Booyah Raises $20 Million From Accel, Expects 6 Million Users By The End Of This Summer

Booyah is the not-so-little location based engine that could. The company behind MyTown has raised $20 million in new funding from a group of investors led by Accel (current investors, Kleiner Perkins Caufield & Byers and DAG Ventures, also participated in this round). Accel’s Jim Breyer, a board member of Wal-Mart, Dell and Facebook, will join Booyah’s board. (According to a source close to the deal, the valuation was sizable but definitely under $120 million.)

For months, the location based market has been dominated by Foursquare drama, as Dennis Crowley’s “well-oiled machine” (his words), attracts buyers, adds users and snaps up high-profile partnerships, like its recent deal with NBC. In terms of hype, Booyah has taken a backseat to Foursquare’s billion-dollar-shine but Booyah is chugging along quite nicely.

The company has now raised $29.5 million since 2008 and MyTown has more than 2.1 million users, according to CEO Keith Lee. While Foursquare has yet to reach that milestone, Booyah is preparing for serious acceleration. Lee says Booyah will hit 6 million users by the end of this summer across MyTown and its future products(!).

It’s not exactly fair to compare Foursquare and Booyah, Foursquare focuses on social utility, Booyah focuses on gaming, but both are trying to unlock the power of the check-in and create a massive user base. Booyah, via MyTown, is trying to merge a virtual gaming world with the real world. Users can check-in to real world locations to unlock virtual rewards, they can also “purchase” their favorite properties, collect rent from others and update their properties. Like Foursquare, you can see where your friends are checking-in and pick up local deals.

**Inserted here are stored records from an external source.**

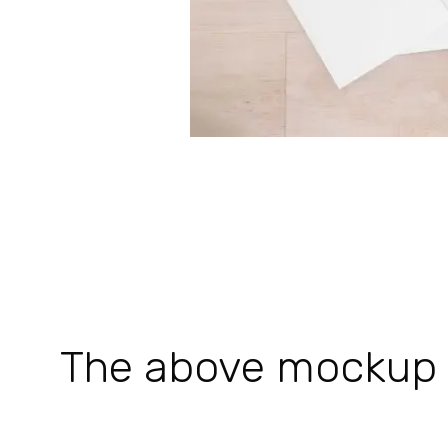
The above mockup is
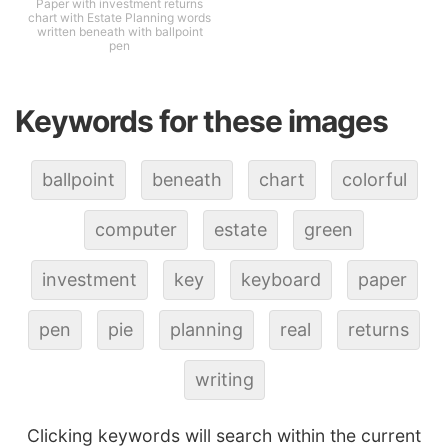
Paper with investment returns
chart with Estate Planning words
written beneath with ballpoint
pen
Keywords for these images
ballpoint
beneath
chart
colorful
computer
estate
green
investment
key
keyboard
paper
pen
pie
planning
real
returns
writing
Clicking keywords will search within the current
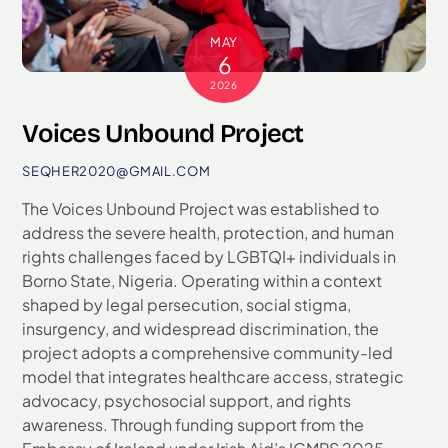
MAY
6
2026
Voices Unbound Project
SEQHER2020@GMAIL.COM
The Voices Unbound Project was established to
address the severe health, protection, and human
rights challenges faced by LGBTQI+ individuals in
Borno State, Nigeria. Operating within a context
shaped by legal persecution, social stigma,
insurgency, and widespread discrimination, the
project adopts a comprehensive community-led
model that integrates healthcare access, strategic
advocacy, psychosocial support, and rights
awareness. Through funding support from the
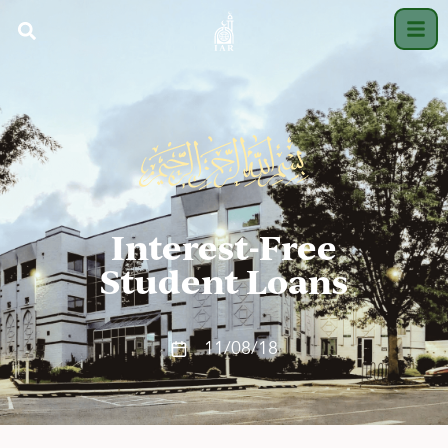
Interest-Free
Student Loans
11/08/18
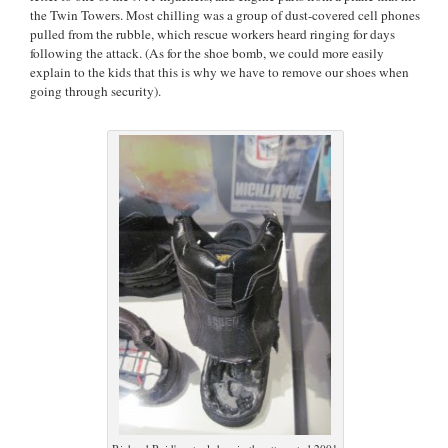
the Twin Towers. Most chilling was a group of dust-covered cell phones
pulled from the rubble, which rescue workers heard ringing for days
following the attack. (As for the shoe bomb, we could more easily
explain to the kids that this is why we have to remove our shoes when
going through security).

Lee says MyTown and its unnamed, new products (he was tight-lipped on details but expect major announcements in the next few weeks) will build on that base with a host of new features that will increase the value of the check-in experience. Lee talked in abstracts, but he is interested in adding layers of information on top of the basic GPS check-in: “it’s about validating the activity you do in the real world— a check-in only takes you 70% there.” Booyah is interested in unlocking the information surrounding a check-in through QR codes, bar code scanning, the Facebook Open Graph, etc. For example, instead of just checking into your gym, imagine if you could easily transmit information about your workout, or if you’re at a store, automatically telling your friends what items you like. It’s not clear how these new tools will be implemented but they obviously represent a huge opportunity for Booyah and others, if properly executed. If MyTown, or one of Booyah’s mystery projects, became a popular retail/shopping tool, Booyah would amass valuable consumer data and possibly new monetization opportunities.

On the subject of monetization, Lee would not disclose whether Booyah was in the black, but revenues are indeed rising. Earlier this month, MyTown was averaging 6.7 million virtual item impressions per day, now it’s averaging 8.3 million a day (or 250 million a month). Why does that matter? The popularity of paid virtual goods, which account for 1/3 of MyTown’s revenues, is fueling growth— although the MyTown iPhone app is free it’s a frequent member of Apple’s Top 50 grossing list thanks to the large volume of virtual purchases. Booyah is also making money from paid partnerships with large clients like H&M and the Travel Channel.  Lee says he’s quickly shoveling money back into the company, to expand their product, prepare for the move into foreign markets and to grow the staff. He says a major portion of the new funds will be used to hire the right talent— expect Booyah to nearly double its staff from 24 to 40 by the end of this year.